* _Document segment_
The Looming Disaster of the Internet of (Hackable) Things
We're letting easy-to-hack internet-connected devices take over the world, and we have no idea how bad that could turn out.
Image: Kitron Neuschatz
Last January, walking through the seemingly endless showroom at the gadget bonanza known as the Consumer Electronics Show (CES) in Las Vegas, I saw a glimpse of what's to come. Big multinational brands as well as small startup gizmo-makers were showing off their latest creations in an attempt to sell us their products—and the future.
This year, the future, as it has been for the last couple of years, is focused on the internet. But now, specifically, it's about enabling every object you can imagine with web capabilities—the so-called Internet of Things.
Everyday appliances like toasters or electrical sockets made sexy and "smart." Fridges, once simply meant to keep our drinks cold, can now suddenly send us an email when our milk is rotting. Clunky thermostats now have high-res screens and can be controlled from halfway across the world.
There are already more than 6 billion "things" estimated to be connected to the internet, and there will be an estimated 20.8 billion by 2020. What you don't see at CES, however, is the darker side of the unstoppable proliferation of the Internet of Things.
Last month, hackers used a massive army of hundreds of thousands, perhaps even more than a million, hacked devices—likely internet-connected surveillance cameras and DVRs—to flood the website of the independent security journalist and blogger Brian Krebs with a reportedly record-breaking amount of bogus traffic. It was an attempt to take the site down.

* _Material shown_
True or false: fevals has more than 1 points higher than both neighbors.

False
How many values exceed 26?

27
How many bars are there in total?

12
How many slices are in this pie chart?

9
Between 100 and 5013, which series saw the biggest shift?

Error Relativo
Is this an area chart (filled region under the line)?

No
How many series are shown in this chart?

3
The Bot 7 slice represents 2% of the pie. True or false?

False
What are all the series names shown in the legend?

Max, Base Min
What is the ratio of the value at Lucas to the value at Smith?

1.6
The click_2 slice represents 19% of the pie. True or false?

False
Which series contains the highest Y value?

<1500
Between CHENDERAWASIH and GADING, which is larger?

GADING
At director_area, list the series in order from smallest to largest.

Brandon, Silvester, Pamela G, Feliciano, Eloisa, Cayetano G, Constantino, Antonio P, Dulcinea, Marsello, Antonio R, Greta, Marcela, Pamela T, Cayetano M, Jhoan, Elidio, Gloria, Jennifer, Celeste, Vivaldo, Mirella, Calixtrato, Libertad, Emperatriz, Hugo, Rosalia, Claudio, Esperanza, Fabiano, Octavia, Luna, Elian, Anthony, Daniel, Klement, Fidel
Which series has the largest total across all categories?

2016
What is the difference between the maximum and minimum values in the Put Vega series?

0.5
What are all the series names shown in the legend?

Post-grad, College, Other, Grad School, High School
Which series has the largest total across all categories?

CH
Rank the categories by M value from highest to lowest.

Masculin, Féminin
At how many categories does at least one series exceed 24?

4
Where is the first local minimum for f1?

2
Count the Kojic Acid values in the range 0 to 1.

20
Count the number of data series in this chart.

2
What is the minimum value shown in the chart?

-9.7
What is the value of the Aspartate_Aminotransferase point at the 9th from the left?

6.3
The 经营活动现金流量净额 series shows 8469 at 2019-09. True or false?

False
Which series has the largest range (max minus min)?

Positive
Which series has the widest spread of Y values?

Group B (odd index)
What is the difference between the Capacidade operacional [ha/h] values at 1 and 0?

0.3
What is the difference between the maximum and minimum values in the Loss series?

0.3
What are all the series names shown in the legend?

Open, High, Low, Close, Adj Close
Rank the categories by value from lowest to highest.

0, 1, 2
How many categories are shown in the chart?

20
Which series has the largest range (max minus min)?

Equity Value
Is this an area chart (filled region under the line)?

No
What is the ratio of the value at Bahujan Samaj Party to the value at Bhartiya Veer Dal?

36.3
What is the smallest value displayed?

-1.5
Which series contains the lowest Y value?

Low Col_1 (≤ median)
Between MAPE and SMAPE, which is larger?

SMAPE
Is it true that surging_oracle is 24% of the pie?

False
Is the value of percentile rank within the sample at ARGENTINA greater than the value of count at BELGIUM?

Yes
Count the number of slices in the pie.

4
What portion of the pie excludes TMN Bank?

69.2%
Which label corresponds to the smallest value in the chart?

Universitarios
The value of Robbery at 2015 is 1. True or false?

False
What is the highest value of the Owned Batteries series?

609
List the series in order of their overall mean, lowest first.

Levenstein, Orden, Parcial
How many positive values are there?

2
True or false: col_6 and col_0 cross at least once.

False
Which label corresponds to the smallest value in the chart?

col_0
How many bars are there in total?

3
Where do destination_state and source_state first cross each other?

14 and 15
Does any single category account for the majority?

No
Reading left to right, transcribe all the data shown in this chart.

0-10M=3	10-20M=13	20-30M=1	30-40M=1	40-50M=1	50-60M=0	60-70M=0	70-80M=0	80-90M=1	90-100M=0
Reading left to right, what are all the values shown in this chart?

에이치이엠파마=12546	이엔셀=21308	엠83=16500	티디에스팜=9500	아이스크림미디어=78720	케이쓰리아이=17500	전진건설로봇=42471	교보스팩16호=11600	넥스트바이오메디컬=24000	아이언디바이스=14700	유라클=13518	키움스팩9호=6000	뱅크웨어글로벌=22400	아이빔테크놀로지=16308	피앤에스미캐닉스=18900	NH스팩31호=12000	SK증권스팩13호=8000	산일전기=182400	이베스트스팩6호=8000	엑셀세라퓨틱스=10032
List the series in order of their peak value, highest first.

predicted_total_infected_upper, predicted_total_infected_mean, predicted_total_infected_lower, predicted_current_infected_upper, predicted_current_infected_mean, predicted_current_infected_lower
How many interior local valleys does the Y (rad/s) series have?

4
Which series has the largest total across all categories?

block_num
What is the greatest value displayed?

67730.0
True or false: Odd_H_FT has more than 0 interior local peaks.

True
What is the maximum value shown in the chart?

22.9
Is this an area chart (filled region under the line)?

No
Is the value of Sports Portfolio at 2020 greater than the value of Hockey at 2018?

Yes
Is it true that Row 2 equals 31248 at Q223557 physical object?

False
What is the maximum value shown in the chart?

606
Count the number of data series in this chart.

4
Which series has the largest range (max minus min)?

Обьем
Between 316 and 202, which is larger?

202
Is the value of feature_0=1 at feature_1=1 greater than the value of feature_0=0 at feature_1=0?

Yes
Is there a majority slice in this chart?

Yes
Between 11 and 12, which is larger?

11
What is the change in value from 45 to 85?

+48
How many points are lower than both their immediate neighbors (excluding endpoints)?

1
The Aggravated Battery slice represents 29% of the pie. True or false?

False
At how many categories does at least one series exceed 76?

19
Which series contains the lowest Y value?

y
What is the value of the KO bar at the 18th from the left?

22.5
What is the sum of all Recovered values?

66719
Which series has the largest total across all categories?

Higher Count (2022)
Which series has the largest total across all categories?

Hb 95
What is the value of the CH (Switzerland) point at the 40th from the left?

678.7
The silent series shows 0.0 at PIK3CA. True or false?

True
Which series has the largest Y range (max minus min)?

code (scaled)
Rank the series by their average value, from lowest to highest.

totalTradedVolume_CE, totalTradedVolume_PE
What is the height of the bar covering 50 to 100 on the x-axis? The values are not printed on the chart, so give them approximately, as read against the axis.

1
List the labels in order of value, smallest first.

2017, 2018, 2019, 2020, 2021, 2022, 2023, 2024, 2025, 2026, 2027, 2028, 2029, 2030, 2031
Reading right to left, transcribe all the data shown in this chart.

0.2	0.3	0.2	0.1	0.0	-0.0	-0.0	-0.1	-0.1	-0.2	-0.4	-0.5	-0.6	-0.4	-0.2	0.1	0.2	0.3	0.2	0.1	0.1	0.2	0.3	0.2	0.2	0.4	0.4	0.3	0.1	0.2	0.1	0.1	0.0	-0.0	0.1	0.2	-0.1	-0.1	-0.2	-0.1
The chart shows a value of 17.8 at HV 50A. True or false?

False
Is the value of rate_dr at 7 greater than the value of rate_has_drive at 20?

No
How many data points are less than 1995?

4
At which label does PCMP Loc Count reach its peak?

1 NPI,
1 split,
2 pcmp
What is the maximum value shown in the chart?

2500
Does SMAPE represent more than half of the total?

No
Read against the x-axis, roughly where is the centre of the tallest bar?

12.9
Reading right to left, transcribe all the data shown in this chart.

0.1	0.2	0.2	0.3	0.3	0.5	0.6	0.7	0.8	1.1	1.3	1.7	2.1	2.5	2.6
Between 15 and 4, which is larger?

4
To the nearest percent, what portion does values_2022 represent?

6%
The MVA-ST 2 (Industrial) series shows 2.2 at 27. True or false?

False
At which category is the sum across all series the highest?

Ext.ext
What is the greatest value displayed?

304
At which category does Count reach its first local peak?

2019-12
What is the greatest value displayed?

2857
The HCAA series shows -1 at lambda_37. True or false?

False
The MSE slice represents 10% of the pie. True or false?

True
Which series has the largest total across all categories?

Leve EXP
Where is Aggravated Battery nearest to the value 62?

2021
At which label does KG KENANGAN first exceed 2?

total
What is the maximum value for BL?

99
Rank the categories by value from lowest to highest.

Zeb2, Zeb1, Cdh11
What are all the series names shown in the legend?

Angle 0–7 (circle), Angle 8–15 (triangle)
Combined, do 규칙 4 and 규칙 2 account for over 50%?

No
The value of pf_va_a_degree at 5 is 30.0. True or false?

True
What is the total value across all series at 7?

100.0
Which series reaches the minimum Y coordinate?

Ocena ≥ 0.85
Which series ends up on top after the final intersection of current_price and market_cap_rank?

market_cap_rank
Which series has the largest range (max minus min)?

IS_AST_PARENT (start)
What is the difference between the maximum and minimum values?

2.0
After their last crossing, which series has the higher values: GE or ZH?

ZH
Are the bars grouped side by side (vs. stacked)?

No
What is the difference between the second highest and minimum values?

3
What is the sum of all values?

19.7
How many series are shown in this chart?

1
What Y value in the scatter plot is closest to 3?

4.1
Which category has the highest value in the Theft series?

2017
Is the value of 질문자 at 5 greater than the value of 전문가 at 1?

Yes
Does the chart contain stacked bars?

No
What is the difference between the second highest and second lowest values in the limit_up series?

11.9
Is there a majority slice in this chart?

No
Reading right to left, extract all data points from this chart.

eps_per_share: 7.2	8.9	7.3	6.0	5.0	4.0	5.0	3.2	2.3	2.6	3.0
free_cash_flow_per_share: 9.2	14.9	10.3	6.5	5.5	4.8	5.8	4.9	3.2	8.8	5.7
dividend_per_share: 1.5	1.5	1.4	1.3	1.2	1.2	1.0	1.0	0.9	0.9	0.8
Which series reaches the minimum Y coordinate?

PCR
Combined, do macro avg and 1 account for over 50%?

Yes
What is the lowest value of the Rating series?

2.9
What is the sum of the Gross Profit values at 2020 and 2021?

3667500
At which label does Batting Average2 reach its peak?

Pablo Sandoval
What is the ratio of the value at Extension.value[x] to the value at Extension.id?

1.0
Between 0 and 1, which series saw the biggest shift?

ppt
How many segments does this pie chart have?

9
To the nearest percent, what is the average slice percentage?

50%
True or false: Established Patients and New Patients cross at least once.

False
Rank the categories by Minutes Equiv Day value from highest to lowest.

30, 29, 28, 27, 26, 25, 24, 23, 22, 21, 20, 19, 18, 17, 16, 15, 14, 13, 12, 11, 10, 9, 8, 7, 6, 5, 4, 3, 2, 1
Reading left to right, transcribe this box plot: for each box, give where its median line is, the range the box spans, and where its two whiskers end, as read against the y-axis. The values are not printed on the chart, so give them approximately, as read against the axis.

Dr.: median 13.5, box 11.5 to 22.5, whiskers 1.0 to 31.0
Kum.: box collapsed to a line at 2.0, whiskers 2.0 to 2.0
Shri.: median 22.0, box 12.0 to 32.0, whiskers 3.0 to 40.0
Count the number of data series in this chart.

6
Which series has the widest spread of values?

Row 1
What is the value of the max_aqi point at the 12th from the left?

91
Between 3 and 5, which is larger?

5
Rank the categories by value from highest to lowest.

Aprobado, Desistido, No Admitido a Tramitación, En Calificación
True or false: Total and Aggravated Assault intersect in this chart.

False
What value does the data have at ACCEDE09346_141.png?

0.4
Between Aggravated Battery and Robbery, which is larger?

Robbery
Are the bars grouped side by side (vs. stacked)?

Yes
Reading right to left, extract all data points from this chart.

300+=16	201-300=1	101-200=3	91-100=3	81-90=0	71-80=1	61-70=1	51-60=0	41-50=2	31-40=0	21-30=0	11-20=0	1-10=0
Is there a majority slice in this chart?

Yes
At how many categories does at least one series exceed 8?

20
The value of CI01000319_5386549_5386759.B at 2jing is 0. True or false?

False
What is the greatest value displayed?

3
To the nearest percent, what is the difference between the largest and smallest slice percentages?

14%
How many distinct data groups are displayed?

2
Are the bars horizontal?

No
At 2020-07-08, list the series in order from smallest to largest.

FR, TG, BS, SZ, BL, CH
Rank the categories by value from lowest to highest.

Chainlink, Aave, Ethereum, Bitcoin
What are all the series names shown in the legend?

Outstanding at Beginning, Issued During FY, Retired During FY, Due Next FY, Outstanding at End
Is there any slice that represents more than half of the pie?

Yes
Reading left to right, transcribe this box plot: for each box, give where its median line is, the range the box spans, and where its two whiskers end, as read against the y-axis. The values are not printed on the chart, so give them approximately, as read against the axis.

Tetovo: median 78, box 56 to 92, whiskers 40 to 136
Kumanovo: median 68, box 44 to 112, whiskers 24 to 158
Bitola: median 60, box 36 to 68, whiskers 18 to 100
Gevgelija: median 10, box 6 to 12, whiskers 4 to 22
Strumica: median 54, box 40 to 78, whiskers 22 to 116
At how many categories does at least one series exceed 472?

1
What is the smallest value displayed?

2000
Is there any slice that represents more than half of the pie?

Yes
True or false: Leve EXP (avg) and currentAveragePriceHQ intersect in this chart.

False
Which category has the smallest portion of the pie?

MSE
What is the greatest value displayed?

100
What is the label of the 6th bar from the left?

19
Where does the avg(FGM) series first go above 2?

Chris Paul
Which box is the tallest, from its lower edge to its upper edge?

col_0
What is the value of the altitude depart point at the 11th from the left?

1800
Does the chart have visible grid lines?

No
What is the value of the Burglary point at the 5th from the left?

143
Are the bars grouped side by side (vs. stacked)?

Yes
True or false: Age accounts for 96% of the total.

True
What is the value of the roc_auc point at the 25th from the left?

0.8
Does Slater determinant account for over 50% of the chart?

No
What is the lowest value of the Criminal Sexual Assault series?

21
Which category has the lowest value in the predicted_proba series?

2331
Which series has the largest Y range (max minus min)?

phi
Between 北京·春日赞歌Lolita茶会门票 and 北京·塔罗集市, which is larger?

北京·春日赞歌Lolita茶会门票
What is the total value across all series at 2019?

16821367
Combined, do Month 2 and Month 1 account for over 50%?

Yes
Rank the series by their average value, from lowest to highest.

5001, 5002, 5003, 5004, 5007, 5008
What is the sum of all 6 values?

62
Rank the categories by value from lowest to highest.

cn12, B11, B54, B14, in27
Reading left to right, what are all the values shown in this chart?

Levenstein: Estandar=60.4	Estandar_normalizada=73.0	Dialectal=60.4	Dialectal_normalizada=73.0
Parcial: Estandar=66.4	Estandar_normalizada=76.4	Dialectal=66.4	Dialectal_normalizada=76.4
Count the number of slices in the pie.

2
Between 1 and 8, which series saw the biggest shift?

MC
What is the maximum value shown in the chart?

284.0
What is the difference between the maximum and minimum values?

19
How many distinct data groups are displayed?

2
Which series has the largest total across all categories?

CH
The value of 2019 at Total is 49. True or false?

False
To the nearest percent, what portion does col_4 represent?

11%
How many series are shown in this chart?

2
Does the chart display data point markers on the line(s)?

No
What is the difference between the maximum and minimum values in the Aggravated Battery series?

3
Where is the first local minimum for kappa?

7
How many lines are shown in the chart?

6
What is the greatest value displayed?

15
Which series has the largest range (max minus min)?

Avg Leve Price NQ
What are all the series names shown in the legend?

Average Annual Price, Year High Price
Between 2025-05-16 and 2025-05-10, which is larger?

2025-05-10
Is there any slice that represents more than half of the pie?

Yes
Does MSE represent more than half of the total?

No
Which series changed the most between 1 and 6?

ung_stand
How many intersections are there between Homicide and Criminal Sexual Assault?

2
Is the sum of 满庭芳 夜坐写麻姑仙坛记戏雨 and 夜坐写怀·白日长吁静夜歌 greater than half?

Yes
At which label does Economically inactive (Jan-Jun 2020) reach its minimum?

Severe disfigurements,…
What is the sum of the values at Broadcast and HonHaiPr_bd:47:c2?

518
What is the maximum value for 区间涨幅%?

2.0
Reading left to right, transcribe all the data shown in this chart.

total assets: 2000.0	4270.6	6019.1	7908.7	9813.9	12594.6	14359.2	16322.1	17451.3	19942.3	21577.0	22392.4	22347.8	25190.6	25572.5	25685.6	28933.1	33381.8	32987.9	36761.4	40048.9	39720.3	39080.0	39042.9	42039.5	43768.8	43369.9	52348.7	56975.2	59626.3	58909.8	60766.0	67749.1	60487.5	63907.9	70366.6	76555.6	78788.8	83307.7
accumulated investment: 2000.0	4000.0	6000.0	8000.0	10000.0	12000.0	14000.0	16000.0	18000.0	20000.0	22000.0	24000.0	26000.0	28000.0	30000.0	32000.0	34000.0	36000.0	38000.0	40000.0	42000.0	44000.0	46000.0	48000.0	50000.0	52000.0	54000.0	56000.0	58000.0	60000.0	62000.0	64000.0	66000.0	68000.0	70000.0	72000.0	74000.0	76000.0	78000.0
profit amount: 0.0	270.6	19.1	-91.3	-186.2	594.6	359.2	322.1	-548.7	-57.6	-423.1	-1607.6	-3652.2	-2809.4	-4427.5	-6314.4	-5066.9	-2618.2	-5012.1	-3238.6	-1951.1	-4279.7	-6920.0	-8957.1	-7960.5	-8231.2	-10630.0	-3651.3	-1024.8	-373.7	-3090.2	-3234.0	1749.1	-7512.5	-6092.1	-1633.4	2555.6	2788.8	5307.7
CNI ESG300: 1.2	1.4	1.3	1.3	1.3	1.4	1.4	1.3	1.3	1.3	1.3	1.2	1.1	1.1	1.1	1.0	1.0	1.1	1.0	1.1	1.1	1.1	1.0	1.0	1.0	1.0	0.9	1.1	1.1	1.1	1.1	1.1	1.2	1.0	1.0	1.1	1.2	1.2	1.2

* _Problem A_
Transcribe the passage of the article on hackable internet-connected devices from "Everyday appliances like" up to and including "the Internet of Things.".
* _Problem B_
Do these statements agree with the article on hackable internet-connected devices? (i) More than 6 billion things are already estimated to be connected to the internet. (ii) The writer walked through the Consumer Electronics Show in Las Vegas last January. (iii) The attack on Brian Krebs's website used fewer than a thousand hacked devices. Answer each with yes or no, and quote the deciding words.
* _Problem C_
How would the article on hackable internet-connected devices go on from where it stops? Resume it from that point.

* _Exercise answer A_
Everyday appliances like toasters or electrical sockets made sexy and "smart." Fridges, once simply meant to keep our drinks cold, can now suddenly send us an email when our milk is rotting. Clunky thermostats now have high-res screens and can be controlled from halfway across the world.
There are already more than 6 billion "things" estimated to be connected to the internet, and there will be an estimated 20.8 billion by 2020. What you don't see at CES, however, is the darker side of the unstoppable proliferation of the Internet of Things.

* _Exercise answer B_
(i) Yes: "There are already more than 6 billion "things" estimated to be connected to the internet"
(ii) Yes: "Last January, walking through the seemingly endless showroom at the gadget bonanza known as the Consumer Electronics Show (CES) in Las Vegas"
(iii) No: "a massive army of hundreds of thousands, perhaps even more than a million, hacked devices"

* _Exercise answer C_
You might not care if your appliances take other people's websites down. You will probably care, though, when your $3,600 smart fridge leaks your Gmail password.
This type of attack is, essentially, a form of censorship powered by our own gizmos enlisted in zombie armies. The whole scheme relied on the fact that hundreds of thousands of these devices get sold with little to no security.
In the case of the hacked cameras and DVRs, they all had easy-to-guess passwords such as "123456" or, yes, "password." Their owners are unlikely to even know about this out-of-the-box vulnerability, and the manufacturers, who are spending all their time developing the next model rather than maintaining the old ones, probably don't care because they have nothing to lose—the Internet of Things has no anti-hacking safety standards or laws to comply with.
But there are other dangers, too. If a hacker breaks into your internet-connected toilet-paper holder, which holds little to no valuable information, he or she can then more easily target your computer, which is on the same WiFi and is more likely to have interesting information such as Social Security numbers or bank passwords.
The famous saying that "the internet was not built with security in mind" is a dogma in the world of hackers and is largely accurate. It's becoming clear we can't afford to think the same way while building the Internet of Things.